Im In- und Ausland stieß der Vorwurf gegen Andrej H. auf Protest. Weil er Zugang zu Bibliotheken habe, in seinen Veröffentlichungen Worte wie „Gentrifizierung“ benutze und sich konspirativ verhalte, geriet der Berliner Stadtsoziologe spätestens im Sommer 2006 ins Visier des Bundeskriminalamts (BKA). Mithin galt er als mutmaßliches Mitglied der „militanten gruppe“, die sich – inzwischen aufgelöst – seit Mitte 2001 zu etwa 27 Anschlägen vor allem im Berliner Raum bekannte.
Der Bundesgerichtshof (BGH) hatte schon im August 2007 entschieden, dass Andrej H. wegen „bloßer Vermutungen“ nach seiner Festnahme am 31. Juli 2007 für drei Wochen in Untersuchungshaft saß. Die vorgelegten Beweise bestätigen nur „in hinreichender Weise“ seine politische Einstellung, seine Einbindung in die linke Szene und eine Mitarbeit an der Zeitschrift „radikal“. Konsequenterweise hob der BGH den Haftbefehl auf. Das Ermittlungsverfahren gegen H. lief aber weiter.

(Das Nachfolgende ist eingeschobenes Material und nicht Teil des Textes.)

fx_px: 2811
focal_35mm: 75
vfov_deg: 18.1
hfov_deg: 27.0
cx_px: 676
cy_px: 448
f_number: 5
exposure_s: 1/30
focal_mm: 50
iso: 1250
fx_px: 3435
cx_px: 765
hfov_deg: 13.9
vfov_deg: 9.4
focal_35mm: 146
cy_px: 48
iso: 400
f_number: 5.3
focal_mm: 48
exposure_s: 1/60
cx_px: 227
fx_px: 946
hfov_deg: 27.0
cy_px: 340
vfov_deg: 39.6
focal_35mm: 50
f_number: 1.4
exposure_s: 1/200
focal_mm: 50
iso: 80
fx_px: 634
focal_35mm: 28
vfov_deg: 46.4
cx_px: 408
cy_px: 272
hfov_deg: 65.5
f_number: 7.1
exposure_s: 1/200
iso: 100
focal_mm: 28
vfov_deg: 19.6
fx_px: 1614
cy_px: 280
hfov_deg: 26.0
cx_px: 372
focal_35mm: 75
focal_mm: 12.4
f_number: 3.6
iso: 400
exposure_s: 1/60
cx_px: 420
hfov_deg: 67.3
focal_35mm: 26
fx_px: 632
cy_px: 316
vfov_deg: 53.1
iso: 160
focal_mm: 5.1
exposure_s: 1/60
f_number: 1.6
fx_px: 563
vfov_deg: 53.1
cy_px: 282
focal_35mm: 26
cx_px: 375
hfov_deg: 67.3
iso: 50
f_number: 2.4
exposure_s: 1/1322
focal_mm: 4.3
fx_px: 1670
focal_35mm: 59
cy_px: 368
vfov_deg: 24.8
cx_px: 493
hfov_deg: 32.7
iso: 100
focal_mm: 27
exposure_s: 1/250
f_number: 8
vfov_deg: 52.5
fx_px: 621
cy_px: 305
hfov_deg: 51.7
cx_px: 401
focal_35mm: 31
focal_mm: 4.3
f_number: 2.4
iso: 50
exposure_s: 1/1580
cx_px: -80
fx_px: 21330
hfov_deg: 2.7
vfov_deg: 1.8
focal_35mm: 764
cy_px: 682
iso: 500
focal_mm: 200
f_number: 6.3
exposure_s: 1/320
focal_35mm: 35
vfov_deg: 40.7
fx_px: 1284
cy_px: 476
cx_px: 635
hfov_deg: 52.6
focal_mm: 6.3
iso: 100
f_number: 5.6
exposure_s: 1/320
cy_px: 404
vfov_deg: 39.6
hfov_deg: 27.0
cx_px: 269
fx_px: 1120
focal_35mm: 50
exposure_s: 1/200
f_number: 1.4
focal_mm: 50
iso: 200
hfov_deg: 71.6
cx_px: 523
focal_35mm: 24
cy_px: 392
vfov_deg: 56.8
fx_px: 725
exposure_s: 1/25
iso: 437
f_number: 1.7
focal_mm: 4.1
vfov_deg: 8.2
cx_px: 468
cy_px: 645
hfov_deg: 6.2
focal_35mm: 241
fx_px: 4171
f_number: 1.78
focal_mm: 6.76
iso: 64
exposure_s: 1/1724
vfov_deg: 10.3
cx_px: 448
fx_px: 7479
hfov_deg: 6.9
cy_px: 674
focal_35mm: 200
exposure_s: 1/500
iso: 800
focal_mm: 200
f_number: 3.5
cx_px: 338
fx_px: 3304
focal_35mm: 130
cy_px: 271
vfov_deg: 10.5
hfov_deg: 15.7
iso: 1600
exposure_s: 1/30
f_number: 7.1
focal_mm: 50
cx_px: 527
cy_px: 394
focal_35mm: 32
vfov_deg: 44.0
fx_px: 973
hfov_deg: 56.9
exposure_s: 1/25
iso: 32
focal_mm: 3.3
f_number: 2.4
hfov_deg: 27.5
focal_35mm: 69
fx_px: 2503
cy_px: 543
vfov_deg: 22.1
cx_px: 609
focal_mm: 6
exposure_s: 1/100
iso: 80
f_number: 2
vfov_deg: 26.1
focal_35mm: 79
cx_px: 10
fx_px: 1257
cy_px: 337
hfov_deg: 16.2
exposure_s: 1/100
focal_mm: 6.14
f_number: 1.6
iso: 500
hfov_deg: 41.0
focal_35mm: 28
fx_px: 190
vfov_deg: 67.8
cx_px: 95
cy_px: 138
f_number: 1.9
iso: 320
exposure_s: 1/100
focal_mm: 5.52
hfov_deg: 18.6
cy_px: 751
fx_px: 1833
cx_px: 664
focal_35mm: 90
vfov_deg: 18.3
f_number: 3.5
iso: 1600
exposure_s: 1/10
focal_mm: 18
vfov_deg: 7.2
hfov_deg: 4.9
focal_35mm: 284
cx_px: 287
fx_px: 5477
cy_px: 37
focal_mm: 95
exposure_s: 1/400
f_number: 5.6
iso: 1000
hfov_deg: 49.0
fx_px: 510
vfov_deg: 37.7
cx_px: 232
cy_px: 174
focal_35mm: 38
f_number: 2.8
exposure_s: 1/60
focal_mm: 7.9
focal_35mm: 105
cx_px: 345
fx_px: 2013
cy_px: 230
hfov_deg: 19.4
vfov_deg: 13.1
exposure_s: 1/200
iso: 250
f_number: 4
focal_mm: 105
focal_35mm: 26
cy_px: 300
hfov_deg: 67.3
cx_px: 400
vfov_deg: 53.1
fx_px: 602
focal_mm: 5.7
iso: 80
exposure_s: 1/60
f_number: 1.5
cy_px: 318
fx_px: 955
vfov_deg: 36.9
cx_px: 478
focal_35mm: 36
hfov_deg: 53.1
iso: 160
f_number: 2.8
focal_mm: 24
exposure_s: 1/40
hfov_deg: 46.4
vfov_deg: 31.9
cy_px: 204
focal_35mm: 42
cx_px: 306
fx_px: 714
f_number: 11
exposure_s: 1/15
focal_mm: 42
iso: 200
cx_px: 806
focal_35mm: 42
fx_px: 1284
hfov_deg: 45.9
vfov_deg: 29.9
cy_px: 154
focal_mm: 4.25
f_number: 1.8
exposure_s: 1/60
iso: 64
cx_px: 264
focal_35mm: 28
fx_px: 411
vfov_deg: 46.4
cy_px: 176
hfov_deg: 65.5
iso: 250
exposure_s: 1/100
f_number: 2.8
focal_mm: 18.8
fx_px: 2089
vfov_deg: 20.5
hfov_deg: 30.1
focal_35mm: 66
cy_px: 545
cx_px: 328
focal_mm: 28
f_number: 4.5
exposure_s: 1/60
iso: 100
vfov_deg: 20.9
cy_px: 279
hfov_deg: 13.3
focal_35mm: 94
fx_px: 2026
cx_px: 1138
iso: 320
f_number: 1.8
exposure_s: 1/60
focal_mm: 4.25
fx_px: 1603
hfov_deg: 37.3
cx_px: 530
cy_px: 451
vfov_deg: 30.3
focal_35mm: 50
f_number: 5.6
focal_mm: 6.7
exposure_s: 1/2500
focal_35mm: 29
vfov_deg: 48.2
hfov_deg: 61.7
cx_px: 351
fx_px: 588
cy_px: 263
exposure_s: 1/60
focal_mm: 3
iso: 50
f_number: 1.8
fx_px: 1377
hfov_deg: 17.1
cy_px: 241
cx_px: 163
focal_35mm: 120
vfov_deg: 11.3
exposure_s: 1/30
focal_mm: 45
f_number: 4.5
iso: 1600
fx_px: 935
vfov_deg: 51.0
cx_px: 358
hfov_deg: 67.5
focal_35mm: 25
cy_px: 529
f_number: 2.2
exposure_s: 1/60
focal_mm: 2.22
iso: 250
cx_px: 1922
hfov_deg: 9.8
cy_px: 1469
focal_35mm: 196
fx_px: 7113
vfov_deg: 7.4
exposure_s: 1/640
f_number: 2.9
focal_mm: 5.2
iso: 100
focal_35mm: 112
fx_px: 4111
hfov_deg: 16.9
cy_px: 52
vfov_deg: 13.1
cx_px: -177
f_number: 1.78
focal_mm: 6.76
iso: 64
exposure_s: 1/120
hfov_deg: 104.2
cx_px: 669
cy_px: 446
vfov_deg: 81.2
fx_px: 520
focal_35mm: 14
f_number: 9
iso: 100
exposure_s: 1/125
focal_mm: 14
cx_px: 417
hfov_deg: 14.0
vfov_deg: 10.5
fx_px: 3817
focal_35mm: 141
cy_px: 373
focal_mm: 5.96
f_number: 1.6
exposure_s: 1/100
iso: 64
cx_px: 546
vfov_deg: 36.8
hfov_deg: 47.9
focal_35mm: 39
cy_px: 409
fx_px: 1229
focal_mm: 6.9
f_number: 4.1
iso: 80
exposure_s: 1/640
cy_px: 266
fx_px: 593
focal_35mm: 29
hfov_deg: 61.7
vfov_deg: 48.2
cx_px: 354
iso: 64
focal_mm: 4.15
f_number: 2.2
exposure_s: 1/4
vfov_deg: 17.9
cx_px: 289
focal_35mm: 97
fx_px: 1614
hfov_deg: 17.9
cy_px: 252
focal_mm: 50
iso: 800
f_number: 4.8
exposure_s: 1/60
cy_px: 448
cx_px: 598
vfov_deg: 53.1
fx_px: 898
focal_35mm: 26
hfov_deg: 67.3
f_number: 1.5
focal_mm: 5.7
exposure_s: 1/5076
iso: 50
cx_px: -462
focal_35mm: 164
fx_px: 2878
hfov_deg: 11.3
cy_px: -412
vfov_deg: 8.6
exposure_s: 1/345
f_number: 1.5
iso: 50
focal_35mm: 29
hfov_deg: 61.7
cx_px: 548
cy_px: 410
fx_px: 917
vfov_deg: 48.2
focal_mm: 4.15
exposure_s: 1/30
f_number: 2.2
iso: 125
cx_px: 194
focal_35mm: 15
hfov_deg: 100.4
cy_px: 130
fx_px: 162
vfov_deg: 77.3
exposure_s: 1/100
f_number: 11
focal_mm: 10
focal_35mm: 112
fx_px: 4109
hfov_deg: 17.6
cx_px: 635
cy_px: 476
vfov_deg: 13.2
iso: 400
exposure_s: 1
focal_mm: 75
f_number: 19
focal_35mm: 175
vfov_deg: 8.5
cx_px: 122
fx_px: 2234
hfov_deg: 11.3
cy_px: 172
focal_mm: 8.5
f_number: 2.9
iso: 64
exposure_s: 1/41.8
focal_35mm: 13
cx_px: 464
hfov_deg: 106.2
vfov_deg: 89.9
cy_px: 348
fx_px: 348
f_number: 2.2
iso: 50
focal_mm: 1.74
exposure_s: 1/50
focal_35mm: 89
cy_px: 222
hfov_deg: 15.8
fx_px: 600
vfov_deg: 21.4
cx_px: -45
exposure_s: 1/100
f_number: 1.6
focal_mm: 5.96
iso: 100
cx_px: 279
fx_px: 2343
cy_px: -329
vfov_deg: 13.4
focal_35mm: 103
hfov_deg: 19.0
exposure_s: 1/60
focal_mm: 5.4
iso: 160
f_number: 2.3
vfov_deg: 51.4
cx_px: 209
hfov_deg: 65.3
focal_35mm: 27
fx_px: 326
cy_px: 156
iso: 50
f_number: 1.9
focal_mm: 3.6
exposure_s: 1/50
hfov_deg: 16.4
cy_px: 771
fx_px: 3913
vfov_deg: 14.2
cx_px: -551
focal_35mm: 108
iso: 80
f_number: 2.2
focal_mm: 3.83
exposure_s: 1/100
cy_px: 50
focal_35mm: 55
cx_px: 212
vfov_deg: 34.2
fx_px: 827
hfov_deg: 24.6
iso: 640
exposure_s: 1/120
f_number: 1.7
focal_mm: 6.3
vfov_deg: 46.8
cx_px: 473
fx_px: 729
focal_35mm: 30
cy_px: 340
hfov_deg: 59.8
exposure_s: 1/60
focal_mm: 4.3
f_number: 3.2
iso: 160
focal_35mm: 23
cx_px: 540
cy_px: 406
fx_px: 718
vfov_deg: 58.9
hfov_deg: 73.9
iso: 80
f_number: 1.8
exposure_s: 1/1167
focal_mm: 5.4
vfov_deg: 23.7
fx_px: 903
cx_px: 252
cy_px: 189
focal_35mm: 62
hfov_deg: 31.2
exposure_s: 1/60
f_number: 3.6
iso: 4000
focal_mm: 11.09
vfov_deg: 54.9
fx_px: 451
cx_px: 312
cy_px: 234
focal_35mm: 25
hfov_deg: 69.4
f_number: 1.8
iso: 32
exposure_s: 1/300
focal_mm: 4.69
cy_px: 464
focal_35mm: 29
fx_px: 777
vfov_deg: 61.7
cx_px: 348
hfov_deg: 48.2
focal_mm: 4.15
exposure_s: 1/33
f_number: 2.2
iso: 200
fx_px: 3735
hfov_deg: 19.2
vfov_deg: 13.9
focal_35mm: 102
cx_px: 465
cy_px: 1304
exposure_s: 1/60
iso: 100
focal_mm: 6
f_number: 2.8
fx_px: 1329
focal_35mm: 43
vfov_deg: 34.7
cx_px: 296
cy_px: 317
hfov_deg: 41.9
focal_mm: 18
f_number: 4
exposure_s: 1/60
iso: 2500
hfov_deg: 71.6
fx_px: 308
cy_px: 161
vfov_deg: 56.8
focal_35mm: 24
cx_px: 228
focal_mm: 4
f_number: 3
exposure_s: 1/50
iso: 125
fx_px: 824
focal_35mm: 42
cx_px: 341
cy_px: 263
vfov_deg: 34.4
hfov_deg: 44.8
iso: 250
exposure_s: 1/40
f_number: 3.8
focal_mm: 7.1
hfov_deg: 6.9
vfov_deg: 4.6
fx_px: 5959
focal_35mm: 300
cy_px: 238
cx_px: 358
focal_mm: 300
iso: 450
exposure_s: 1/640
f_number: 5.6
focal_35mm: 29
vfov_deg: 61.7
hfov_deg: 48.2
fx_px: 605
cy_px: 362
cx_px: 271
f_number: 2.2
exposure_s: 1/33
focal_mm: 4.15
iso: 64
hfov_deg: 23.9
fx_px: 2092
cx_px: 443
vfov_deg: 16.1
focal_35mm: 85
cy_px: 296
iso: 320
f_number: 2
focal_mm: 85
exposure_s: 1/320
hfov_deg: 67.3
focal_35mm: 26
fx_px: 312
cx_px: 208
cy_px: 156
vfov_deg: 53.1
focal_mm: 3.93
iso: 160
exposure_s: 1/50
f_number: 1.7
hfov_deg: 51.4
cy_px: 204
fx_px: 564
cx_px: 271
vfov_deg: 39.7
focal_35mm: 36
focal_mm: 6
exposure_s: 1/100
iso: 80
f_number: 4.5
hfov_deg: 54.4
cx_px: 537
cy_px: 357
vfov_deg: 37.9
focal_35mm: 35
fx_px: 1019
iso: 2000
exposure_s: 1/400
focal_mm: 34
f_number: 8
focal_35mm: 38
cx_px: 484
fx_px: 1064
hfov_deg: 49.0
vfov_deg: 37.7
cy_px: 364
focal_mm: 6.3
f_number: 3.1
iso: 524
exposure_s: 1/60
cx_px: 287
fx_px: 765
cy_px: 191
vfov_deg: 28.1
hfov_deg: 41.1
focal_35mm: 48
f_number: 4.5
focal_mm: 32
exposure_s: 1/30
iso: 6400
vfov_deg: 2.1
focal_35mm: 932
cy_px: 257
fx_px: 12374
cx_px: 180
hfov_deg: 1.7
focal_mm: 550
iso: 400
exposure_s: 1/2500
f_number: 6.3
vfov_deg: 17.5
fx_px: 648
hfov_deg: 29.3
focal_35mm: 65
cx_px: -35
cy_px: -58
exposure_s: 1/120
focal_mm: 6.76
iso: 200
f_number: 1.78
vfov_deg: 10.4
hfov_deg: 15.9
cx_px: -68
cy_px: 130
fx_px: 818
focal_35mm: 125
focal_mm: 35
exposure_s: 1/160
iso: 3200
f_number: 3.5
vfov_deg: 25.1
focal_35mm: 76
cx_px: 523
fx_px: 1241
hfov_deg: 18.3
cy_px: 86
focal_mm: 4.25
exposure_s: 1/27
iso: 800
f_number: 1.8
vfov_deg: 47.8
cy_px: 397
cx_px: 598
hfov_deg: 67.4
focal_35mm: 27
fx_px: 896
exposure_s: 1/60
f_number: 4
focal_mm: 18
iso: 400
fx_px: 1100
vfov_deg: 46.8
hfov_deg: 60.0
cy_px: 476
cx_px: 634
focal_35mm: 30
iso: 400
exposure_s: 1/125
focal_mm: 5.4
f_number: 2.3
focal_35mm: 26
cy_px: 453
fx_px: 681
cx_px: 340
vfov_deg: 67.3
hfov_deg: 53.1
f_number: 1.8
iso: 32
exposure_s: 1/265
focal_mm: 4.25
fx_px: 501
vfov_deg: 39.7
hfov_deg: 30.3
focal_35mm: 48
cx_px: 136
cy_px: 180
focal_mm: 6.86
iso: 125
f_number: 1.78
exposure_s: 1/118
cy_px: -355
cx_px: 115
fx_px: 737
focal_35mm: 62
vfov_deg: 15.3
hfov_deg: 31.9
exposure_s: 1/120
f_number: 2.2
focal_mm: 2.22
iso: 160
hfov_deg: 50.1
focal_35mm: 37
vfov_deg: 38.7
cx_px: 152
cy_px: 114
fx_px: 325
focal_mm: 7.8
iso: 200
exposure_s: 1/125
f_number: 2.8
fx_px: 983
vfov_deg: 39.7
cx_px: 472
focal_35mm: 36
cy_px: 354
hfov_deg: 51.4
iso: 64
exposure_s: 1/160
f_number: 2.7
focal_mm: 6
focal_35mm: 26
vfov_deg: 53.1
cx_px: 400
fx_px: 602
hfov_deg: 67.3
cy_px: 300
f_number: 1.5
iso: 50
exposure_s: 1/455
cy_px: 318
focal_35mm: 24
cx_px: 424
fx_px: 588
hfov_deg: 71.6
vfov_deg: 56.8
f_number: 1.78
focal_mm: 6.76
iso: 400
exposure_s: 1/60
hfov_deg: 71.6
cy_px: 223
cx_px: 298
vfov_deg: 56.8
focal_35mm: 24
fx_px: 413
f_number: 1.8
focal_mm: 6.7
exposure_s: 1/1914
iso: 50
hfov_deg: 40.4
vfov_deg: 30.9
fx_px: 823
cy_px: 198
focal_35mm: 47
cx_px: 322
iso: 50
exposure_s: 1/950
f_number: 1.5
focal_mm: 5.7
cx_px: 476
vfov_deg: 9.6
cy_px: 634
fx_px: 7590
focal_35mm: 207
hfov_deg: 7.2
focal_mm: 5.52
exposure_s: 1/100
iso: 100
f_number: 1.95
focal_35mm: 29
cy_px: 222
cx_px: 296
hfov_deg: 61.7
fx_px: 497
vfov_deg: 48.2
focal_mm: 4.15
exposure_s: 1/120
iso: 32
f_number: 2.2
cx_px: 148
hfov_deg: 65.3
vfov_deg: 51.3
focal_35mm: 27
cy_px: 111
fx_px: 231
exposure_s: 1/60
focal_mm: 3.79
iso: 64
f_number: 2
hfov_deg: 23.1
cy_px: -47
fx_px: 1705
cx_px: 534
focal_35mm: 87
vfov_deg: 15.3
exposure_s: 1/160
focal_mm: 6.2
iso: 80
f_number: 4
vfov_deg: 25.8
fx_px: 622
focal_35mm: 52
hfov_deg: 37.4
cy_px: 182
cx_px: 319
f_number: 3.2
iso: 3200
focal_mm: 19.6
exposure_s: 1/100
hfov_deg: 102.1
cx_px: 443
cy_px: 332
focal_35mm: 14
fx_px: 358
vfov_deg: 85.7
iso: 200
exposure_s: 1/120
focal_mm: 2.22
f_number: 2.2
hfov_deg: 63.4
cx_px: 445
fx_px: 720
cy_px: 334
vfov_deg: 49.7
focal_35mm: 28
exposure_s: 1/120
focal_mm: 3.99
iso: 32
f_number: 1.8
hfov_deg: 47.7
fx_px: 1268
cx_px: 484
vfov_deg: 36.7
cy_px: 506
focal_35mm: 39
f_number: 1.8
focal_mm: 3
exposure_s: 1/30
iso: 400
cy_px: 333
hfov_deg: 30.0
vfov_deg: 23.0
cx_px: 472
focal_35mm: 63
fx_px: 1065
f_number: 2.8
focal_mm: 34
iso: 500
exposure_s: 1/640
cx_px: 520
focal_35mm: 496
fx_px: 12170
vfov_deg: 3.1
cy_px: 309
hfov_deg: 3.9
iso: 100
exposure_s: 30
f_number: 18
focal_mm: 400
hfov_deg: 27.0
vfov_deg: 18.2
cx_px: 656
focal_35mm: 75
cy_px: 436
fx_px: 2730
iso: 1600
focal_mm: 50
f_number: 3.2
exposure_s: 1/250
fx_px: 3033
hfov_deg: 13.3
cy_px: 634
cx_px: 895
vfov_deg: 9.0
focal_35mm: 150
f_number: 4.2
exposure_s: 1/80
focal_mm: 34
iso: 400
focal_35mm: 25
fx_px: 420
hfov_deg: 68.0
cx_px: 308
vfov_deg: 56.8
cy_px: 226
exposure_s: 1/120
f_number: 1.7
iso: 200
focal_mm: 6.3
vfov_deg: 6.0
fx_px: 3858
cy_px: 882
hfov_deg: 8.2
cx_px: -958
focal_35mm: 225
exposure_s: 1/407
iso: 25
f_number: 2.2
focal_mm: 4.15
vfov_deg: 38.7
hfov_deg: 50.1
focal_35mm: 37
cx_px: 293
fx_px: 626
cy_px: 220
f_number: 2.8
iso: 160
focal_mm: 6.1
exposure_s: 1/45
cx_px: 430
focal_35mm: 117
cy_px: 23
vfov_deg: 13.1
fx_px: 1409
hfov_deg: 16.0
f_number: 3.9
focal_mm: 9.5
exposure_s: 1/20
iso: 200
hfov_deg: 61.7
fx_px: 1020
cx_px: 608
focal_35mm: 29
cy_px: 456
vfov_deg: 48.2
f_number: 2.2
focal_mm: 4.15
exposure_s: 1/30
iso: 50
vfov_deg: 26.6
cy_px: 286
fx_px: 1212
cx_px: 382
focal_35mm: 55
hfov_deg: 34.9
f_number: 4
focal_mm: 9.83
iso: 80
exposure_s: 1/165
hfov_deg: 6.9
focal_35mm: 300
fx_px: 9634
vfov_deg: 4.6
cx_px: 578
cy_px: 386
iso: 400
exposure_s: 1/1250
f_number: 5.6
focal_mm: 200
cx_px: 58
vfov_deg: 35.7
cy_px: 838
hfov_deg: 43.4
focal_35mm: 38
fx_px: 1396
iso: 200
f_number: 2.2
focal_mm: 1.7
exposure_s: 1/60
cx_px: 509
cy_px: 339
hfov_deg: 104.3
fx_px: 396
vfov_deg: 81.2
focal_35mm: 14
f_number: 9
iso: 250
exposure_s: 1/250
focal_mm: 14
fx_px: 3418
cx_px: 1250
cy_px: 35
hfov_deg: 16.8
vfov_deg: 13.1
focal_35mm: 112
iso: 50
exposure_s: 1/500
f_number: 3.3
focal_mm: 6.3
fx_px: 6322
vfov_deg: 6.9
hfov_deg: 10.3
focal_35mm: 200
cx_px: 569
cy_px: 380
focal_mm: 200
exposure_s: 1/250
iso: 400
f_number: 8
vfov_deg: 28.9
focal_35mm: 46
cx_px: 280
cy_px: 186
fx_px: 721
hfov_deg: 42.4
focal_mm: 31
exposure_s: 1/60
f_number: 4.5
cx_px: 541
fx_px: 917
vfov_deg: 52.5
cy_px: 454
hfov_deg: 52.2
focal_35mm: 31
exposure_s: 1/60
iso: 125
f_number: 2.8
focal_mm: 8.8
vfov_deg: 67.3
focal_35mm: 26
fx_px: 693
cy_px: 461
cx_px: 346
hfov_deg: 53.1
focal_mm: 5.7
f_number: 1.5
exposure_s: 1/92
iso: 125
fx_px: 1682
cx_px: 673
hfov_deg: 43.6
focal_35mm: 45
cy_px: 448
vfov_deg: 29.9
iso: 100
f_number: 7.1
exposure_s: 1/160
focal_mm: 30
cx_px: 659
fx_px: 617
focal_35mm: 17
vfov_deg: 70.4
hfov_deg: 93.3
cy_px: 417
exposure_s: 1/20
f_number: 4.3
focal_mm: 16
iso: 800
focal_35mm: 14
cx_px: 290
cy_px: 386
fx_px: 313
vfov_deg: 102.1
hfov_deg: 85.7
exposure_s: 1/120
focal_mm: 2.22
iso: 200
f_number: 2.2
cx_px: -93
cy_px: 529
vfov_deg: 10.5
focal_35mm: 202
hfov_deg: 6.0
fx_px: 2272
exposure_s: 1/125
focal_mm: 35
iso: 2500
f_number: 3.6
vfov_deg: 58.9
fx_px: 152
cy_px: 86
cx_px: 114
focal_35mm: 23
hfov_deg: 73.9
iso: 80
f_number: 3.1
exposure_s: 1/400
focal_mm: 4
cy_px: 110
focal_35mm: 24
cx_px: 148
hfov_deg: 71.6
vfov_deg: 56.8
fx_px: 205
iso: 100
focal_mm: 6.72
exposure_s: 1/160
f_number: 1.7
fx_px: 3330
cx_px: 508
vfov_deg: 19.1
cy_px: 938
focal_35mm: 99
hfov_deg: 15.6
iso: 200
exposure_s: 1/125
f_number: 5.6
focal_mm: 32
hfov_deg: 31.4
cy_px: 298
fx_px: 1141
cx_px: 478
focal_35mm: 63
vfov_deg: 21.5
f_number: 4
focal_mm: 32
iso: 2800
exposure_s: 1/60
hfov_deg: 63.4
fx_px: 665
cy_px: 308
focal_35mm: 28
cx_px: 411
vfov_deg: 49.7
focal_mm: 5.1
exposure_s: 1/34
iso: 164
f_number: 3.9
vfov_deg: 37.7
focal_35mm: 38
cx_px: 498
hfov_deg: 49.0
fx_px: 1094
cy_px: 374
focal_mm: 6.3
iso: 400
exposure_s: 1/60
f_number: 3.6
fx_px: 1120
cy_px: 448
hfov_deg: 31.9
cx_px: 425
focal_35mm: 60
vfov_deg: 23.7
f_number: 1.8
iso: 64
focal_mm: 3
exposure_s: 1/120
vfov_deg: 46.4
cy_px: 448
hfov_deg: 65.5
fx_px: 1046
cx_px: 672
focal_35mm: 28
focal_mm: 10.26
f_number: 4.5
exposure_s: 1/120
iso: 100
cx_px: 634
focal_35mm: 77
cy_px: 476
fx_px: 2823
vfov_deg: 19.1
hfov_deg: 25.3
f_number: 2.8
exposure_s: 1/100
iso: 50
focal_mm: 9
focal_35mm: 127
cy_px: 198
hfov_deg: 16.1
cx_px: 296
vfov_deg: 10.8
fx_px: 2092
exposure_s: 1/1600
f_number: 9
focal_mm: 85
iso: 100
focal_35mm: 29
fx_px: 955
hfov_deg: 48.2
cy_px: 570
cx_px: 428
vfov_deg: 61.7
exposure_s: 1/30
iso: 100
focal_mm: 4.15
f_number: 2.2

Obwohl es nie einen hinreichenden Tatverdacht gab, ließ sich die Bundesanwaltschaft vier Jahre Zeit mit der Einstellung. Vier Jahre, in denen H.’s Telefon weiter überwacht, seine E-Mails mitgelesen, sein Umfeld ausgeforscht und er selbst observiert wurde. In der Einstellungsverfügung, datiert auf den 5. Juli 2010, heißt es lapidar, dass die Kontakte von Andrej H. und die bei ihm gefundenen Unterlagen auch in anderen, nicht strafrechtlichen Sachzusammenhängen stehen könnten. In der Gesamtschau reichten die Indizien nicht aus, „um eine mitgliedschaftliche Beteiligung des Beschuldigten in der ‚militanten gruppe (mg)‘, eine strafbare Unterstützung der Gruppe oder eine Beteiligung des Beschuldigten an einzelnen Anschlägen, sei es auch nur im Grad einer geistigen Urheberschaft, in einem für eine Anklageerhebung hinreichenden Maße sicher zu erheben.“ Soweit war der BGH vor vier Jahren auch schon.
Die längst überfällige Einstellung zeigt erneut, dass die Ermittlungen gegen die mg mit heißer Nadel gestrickt waren: Inzwischen sind von den einstmals bekannten zwölf mg-Verfahren neun eingestellt und davon vier nachträglich vom BGH als rechtswidrig eingestuft worden.